Trions in two-dimensional monolayers within the hyperspherical harmonics method: Application to transition metal dichalcogenides

We develop the theoretical formalism and study the formation of valley trions in two-dimensional monolayers within the framework of a nonrelativistic potential model using the method of hyperspherical harmonics (HH) in four-dimensional space. We present the solution of the three-body Schr\"odinger equation with the Rytova-Keldysh (RK) potential by expanding the wave function of a trion in terms of the HH. We consider a long-range approximation when the RK potential is approximated by the Coulomb potential and a short-range limit when this potential is approximated by the logarithmic potential. In a diagonal approximation, the coupled system of differential equations for the hyperradial functions is decoupled in both limits. Our approach yields the analytical solution for binding energy and wave function of trions in the diagonal approximation for these two limiting cases: the Coulomb and logarithmic potentials. We obtain exact analytical expressions for eigenvalues and eigenfunctions for negatively and positively charged trions. The corresponding eigenvalues can be considered as the lower and upper limits for the trions binding energies.

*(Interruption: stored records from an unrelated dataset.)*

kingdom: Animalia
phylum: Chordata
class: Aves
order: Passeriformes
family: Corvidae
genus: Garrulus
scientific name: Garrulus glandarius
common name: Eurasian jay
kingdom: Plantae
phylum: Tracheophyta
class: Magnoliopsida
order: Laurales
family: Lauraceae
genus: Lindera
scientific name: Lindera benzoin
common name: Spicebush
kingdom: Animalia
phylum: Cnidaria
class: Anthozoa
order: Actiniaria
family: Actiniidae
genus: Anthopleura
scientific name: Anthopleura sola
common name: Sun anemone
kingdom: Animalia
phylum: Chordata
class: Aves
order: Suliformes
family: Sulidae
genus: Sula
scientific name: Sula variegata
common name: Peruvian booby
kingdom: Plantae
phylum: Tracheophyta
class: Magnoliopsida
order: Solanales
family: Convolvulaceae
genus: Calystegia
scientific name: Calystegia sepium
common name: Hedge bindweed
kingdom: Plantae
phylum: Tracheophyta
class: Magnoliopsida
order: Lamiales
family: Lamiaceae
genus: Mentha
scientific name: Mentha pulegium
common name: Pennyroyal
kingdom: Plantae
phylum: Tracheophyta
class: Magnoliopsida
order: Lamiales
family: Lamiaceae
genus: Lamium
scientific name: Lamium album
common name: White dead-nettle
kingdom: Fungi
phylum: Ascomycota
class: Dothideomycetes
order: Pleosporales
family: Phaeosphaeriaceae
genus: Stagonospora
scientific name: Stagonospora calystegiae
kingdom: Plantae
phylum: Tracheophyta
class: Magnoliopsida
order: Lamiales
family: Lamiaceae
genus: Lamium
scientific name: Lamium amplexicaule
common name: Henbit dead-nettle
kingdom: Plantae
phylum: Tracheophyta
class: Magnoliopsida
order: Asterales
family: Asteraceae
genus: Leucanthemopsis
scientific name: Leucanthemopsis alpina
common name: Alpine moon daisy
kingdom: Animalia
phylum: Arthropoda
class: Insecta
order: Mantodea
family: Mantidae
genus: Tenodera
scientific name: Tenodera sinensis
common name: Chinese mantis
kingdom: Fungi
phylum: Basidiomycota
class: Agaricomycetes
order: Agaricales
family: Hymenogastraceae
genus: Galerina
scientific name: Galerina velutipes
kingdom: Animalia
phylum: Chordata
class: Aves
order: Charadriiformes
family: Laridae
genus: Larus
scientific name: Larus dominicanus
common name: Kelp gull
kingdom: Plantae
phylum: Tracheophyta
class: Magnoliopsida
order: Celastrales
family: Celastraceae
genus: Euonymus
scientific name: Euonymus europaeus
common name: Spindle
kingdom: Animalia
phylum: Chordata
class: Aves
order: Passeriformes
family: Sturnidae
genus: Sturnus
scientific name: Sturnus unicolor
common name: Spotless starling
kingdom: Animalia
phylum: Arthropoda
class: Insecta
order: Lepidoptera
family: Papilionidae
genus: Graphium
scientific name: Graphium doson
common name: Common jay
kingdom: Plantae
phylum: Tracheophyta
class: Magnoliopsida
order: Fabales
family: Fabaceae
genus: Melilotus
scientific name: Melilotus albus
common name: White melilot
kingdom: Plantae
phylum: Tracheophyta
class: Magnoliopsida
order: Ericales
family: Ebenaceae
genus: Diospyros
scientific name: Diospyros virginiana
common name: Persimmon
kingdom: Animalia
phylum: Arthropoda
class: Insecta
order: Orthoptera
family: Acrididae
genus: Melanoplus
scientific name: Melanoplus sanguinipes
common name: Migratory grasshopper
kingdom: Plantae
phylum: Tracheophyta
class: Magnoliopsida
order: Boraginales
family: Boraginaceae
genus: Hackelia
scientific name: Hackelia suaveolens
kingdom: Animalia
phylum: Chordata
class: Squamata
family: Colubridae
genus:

We apply the proposed theoretical approach to describe trions in transition metal dichalcogenides (TMDC) and address the energy difference between the binding energies of ${X}^{\ensuremath{-}}$ and ${X}^{+}$ in TMDC. Results of numerical calculations for the ground state energies with the RK potential are in good agreement with similar calculations and in reasonable agreement with experimental measurements of trion binding energies.